Appistry Delivers Appistry Enterprise Application Fabric 3.5

New Version of Appistry EAF Helps Enterprises Take Full Advantage of Converging Trends of Grid, SOA and Virtualization: Appistry, the pioneer and leading provider of application fabric software, today announced Appistry Enterprise Application Fabric 3.5. The new version, formerly code-named “Anvil”, allows software architects and developers to quickly and easily take advantage of the transparent scalability and reliability that comes from deploying their applications and services in a highly distributed application fabric. Appistry EAF 3.5 significantly reduces the barriers to developing and deploying high-performance service-oriented applications in Java, .NET or C/C++ without the re-architecture and extensive code changes required by traditional grid-based approaches. “With this new version of Appistry EAF, it’s never been easier to take advantage of our application fabric’s ability to virtualize and quickly scale key applications,” said Kevin Haar, CEO of Appistry. “We continue to offer the simplest, cleanest and most flexible framework for creating grid-enabled applications capable of high-volume data processing. Organizations can get up and running in no time, and quickly begin to save time and money while dramatically reducing complexity. We’ve eliminated any excuses to wait.” Appistry EAF 3.5 Key Benefits and Features:
  • Streamlined development and deployment – Application developers and architects can now unlock the full benefits of Appistry EAF without changing the code that powers their applications. By simply “annotating” their POJO (plain old Java object) or PONO (plain old .NET object) applications with source-level metadata, developers can readily exploit the scalability, reliability and parallelism provided by the application fabric environment.

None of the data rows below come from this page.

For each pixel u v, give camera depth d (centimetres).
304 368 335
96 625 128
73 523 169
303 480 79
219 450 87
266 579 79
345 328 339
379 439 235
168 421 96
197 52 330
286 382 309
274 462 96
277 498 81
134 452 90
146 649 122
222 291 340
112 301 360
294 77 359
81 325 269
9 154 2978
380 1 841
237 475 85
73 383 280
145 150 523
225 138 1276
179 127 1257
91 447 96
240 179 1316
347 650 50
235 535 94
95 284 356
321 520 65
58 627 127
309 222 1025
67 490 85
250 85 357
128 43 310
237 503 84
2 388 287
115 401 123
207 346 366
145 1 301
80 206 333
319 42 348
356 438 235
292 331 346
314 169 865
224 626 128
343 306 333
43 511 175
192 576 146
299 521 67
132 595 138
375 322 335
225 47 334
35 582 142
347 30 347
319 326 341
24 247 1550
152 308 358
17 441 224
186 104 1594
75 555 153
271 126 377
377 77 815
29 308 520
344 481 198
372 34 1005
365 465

  • Enhanced capabilities for stateful applications – Appistry enhances its support for working with data cached in its Fabric Accessible Memory (FAM) — a reliable, in-memory data grid for application state information. With this new version, developers can effortlessly utilize rich, cross-platform map and array data types in FAM. In addition, user-defined complex types may be used as well; the fabric software automatically and transparently performs data serialization as needed.
  • Improved performance – Appistry EAF 3.5 represents the culmination of significant investments in optimizing the software’s performance. These optimizations have culminated in throughput increases in excess of 10x for transactional applications and 4x for data-intensive applications. As a result, customers are able to maximize processing capability while getting the most out of computing infrastructure investments.
  • Framework inherited agility and flexibility – Whether working with new applications, or refactoring applications never intended to run in a distributed manner, Appistry EAF 3.5 allows customers to scale applications across tens or even hundreds of computers and more quickly than ever before. Developers and architects can now get up and running with Appistry’s application fabric in no time.

“Traditional approaches to developing software applications at the scale required by our business is a growing challenge for our developers, not to mention the burden on our pocketbook of buying and operating expensive proprietary hardware,” said Ray Helmering, vice president of photogrammetric engineering at GeoEye. “By relying on the application fabric to provide scalability, reliability and manageability, we can leave our infrastructure concerns behind and focus on providing maximum value to our customers.” Availability Appistry EAF 3.5 is available immediately. ServerSide Java Symposium attendees may visit Appistry’s booth for a full demonstration of Appistry EAF 3.5. Additionally, Appistry’s co-founder and chief strategist Bob Lozano will be a part of the Symposium’s Industry Leaders Technology Panel on High Performance Architecture on March 22, 4:05-5pm.